Of all the genres spawned by blues
and folk music in the 1960s it would be hard to find one more inventive than
that of the acoustic guitar instrumental. It was unmistakable on free-form
radio: the bright, full, ringing chords, the impossibly complicated finger
picking with the occasional harmonic chimes, backed by a throbbing bass pattern
on the low strings. And all of it played by one human being with just two
hands.

The two best-known practitioners of
this art were John Fahey and Leo Kottke. But there was another great guitarist
on Fahey’s Takoma Records label. His name is Peter Lang, and after a couple of
decades of absence from the scene, he’s back, recording and touring. His recent
albums, Dharma Blues and Guitar, leave no doubt that his chops
are intact.

Lang traces his interest in guitar
picking back to the folk boom of the early 1960s. He would get together with
friends in Minneapolis to have a little hootenanny.

“One of their older brothers walked
in,” says Lang. “He said, ‘I cannot stand this. This is making me crazy. This
is not folk music.'”

He insisted on taking them to the
Coffee Break at the University of Minnesota where they would see “guys playing
real folk music.” The guys were Dave “Snaker” Ray, Tony “Little Son” Glover,
and “Spider” John Koerner, white college students hooked on blues.

“It shocked me,” says Lang. “There
was so much power. They had a huge influence on people. Dave Ray was the
guitarist who I modeled my finger picking style after. He showed me my first
open tuning.”

It wasn’t long before Lang discovered
original blues legends like Leadbelly, Mississippi John Hurt, Blind Willie
Johnson, Blind Willie McTell, Blind Lemon Jefferson, Blind Blake — “a lot of
blind guys.”

Lang learned something from each.

“John Hurt’s style is very simple but it’s one of those deals
where less is more,” he says. “Every time I practice I play one of his tunes.
Blind Blake was very sophisticated and Reverend Gary Davis was also
phenomenal.”

In the late 1960s Lang went to Los
Angeles to see if he could make a go of it as a folk singer/guitarist. He’d
arrived too late. “They were looking for pop stars.”

So he enrolled in college and studied
epidemiology. But not before circulating some tapes. One of them found its way
to Takoma records and owner John Fahey liked what he heard.

Lang traveled to Takoma Park,
Maryland, where he recorded a demo and was promptly signed. An associate of
Fahey gave him a stack of Fahey records.

“He said, ‘you have to listen to all of these and learn the names
of the songs. You’ll be tested.’ They were joking,” he says, “but I was like
the Minnesota kid who had just fallen off the pumpkin truck. I put the stuff on
and said, ‘Wow, how did this guy fall through the cracks in my world?’ It was
like an epiphany.”

Lang had a record coming out but in
the meantime he didn’t have a job, so Fahey hired him. He became “king of the
mailroom.”

Kottke was already turning heads on
Takoma. So it was the ultimate honor when in 1974 Takoma released an album
simply called Leo Kottke, John Fahey
& Peter Lang
.

By the 1980s Lang’s career had begun
to slide.
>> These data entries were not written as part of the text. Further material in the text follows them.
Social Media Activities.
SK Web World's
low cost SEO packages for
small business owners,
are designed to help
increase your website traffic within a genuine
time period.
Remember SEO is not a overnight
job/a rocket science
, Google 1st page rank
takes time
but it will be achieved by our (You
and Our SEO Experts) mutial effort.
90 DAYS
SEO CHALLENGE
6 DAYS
He attributes part of this to the homogenization that began to take
hold on the radio and continues to this day.

“I firmly believe you wouldn’t have
seen a lot of the bands that came out of the 1960s if they had to face what’s
on the radio today,” he says. “They wouldn’t have gotten airplay and probably
would have ended up being bakers and insurance salesmen.”
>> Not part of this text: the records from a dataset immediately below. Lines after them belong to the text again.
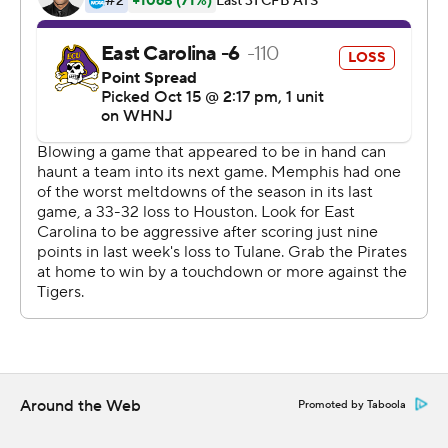
Late in the fourth quarter, East Carolina drove 75 yards
ending in Keaton Mitchell's run for 1 yard for a TD and a
30-23 lead with 1:45 remaining. The lead didn't last long
as Memphis drove 75 yards, capped by a 13-yard TD
pass from Seth Henigan to Joseph Scates to send the
game to overtime.
Mitchell had 149 yards rushing and three touchdowns for
ECU (4-3, 2-2 American). Ahlers completed 26 of 34
passes for 304 yards and a touchdown. Isaiah Winstead
had nine receptions for 154 yards and a touchdown.
For Memphis (4-3, 2-2), Henigan was 27-of-37 passing
for 407 yards with two touchdowns and two
interceptions. Scates caught five for 112 yards and a
touchdown.
Around the Web
Promoted by Taboola
There were three punts in the game - two by ECU and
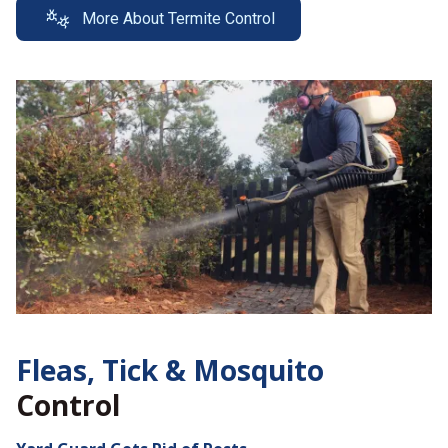
More About Termite Control
Fleas, Tick &
Mosquito
Control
He took a couple of decades off from
recording and performing. Although he continued to play, he concentrated most
of his energy on his family and running an animation studio.
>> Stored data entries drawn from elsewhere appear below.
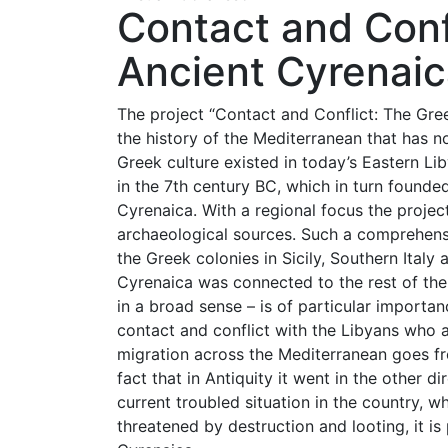
Contact and Conf
Ancient Cyrenai
The project “Contact and Conflict: The Gree
the history of the Mediterranean that has no
Greek culture existed in today’s Eastern L
in the 7th century BC, which in turn founded
Cyrenaica. With a regional focus the projec
archaeological sources. Such a comprehens
the Greek colonies in Sicily, Southern Ital
Cyrenaica was connected to the rest of the
in a broad sense – is of particular importa
contact and conflict with the Libyans who al
migration across the Mediterranean goes fr
fact that in Antiquity it went in the other d
current troubled situation in the country, w
threatened by destruction and looting, it is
Now he’s back to the guitar,
full-time, writing every day.

“I’ll just start improvising around
something. I’ll find an interesting chord and then see if I can find one that
fits with it,” he says. “It’s kind of like building with Legos. I work almost
exclusively in open tunings. You throw the guitar into a different tuning, all
the rules are gone. It’s kind of like painting with a blindfold.”

Peter
Lang
performs Saturday, November 19, at Milestones, 170 East Avenue, at 7
p.m. $15. 325-6490. Lang conducts a workshop for all skill levels Friday,
November 18, at Lehmann’s Instruments, 34 Elton Street, 7:30 to 9:30 p.m. $20.